Here’s a query that includes a calculated measure defined in the WITH clause and returns two out of three of the members on the [Date Calc] dimension – but does not return the [3 YTD] calculation:
WITH
MEMBER [Measures].QueryCalc AS
[Measures].[Sales Amount] + 1
SELECT
{
[Measures].[Sales Amount],
[Measures].QueryCalc
}
*
{
[Date Calc].[Date Calc].&[1 Value],
[Date Calc].[Date Calc].&[2 PPG]
}
ON 0,
[Date].[Calendar].[Month].MEMBERS
ON 1
FROM
TEST
Running a Profiler trace as described in my previous post reveals that when this query is run, not only are the [Query Calc] and [2 PPG] calculations evaluated, but [3 YTD] is evaluated too:
It’s worth pointing out that this query was constructed deliberately to show a scenario where SSAS does decide to evaluate the [3 YTD] calculation, but in other cases it may decide otherwise. The reason it decides to do so here is due to a number of factors, including prefetching – see Jeffrey’s blog post here and the section on “Unexpected partition scans” here for some background information on this topic. Remember that in most cases prefetching is a good thing and is beneficial for performance, so if you see something like this happening in your cube you need to be sure that it’s actually causing you a performance problem before you try to prevent it.
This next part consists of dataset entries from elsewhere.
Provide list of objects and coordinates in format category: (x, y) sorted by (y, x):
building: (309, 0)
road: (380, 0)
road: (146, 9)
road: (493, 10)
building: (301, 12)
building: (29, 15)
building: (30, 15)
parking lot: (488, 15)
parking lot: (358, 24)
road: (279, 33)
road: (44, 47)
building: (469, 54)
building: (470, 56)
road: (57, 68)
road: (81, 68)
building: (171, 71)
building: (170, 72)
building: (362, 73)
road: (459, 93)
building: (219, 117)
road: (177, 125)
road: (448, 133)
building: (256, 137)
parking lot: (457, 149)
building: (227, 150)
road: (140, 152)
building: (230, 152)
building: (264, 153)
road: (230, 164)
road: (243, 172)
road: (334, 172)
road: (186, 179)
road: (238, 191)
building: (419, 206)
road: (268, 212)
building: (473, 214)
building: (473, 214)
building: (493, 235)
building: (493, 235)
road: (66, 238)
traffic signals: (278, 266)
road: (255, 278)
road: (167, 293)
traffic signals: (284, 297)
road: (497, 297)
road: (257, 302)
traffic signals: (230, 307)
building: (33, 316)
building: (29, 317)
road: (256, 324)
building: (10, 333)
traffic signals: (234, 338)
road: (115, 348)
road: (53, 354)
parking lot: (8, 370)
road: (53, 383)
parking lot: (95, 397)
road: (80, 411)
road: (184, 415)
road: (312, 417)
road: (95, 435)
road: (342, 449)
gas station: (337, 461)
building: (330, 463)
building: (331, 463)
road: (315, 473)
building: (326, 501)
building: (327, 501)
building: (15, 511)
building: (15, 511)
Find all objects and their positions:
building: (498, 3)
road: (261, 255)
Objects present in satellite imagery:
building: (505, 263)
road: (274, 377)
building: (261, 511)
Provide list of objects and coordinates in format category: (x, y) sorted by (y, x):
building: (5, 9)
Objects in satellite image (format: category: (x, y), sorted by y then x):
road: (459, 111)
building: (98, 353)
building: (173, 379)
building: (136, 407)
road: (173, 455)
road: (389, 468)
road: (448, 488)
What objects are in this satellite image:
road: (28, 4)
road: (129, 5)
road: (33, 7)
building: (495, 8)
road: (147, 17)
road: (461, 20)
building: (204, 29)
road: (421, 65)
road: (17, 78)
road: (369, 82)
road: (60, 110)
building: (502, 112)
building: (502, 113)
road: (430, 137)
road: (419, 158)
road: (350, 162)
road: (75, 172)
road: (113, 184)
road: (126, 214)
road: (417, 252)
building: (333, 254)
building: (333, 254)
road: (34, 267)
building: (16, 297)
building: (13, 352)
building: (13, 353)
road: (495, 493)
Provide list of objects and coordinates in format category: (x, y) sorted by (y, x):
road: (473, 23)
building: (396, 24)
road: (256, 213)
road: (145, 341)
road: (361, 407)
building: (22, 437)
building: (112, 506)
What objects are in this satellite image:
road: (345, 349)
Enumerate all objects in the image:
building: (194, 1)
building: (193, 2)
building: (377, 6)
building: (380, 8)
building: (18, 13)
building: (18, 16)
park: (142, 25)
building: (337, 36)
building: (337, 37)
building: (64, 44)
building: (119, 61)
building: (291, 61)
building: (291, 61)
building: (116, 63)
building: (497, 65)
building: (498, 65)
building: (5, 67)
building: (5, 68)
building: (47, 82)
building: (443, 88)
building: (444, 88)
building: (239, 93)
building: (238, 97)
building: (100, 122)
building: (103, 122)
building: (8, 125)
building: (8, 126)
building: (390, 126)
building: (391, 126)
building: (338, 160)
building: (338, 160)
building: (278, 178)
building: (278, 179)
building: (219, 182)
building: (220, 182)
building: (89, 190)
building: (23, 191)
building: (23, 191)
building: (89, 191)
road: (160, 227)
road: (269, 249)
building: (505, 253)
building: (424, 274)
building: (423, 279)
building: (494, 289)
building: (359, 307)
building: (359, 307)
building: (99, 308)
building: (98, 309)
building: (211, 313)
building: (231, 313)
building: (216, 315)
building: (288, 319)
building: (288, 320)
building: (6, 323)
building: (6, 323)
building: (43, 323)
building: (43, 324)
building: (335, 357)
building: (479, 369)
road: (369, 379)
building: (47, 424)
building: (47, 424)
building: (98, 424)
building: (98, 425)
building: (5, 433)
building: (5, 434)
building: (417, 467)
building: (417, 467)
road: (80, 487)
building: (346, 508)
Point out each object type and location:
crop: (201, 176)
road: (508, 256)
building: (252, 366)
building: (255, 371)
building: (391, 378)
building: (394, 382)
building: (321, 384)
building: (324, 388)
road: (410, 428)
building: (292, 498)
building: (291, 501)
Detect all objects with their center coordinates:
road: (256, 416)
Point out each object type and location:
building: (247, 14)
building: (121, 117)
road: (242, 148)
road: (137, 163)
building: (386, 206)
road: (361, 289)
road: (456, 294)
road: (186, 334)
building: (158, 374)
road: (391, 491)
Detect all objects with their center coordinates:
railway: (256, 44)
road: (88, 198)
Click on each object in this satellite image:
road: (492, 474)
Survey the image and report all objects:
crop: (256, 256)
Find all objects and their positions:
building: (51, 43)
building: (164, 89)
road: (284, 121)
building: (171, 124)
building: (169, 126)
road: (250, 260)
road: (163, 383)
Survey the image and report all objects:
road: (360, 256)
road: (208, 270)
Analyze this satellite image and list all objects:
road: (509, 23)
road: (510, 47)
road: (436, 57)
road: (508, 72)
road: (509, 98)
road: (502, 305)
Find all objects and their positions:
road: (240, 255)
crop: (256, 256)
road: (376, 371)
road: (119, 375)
If this is a problem for you there are a few things you can do. Rewriting your query to use subselects (if you have control over the MDX query that is being used) is one option:
WITH
MEMBER [Measures].QueryCalc AS
[Measures].[Sales Amount] + 1
SELECT
{
[Measures].[Sales Amount],
[Measures].QueryCalc
}
*
{
[Date Calc].[Date Calc].MEMBERS
}
ON 0,
[Date].[Calendar].[Month].MEMBERS
ON 1
FROM
(SELECT
{
[Date Calc].[Date Calc].&[1 Value],
[Date Calc].[Date Calc].&[2 PPG]
}
ON 0
FROM
TEST)
CELL PROPERTIES VALUE
Using the following connection string properties also works, because it turns off prefetching:
disable prefetch facts=true; cache ratio=1
…but as I said, this might hurt query performance in other ways.
Finally, as I said, using calculated members on your Date Tool dimension instead of the real members/scope statements approach will also work too. In my opinion this is the best solution since the problems with calculated member selection in Excel that caused problems for the calculated member Date Tool approach in the past were fixed a long time ago, and it will work even if you can’t change how your MDX queries are generated.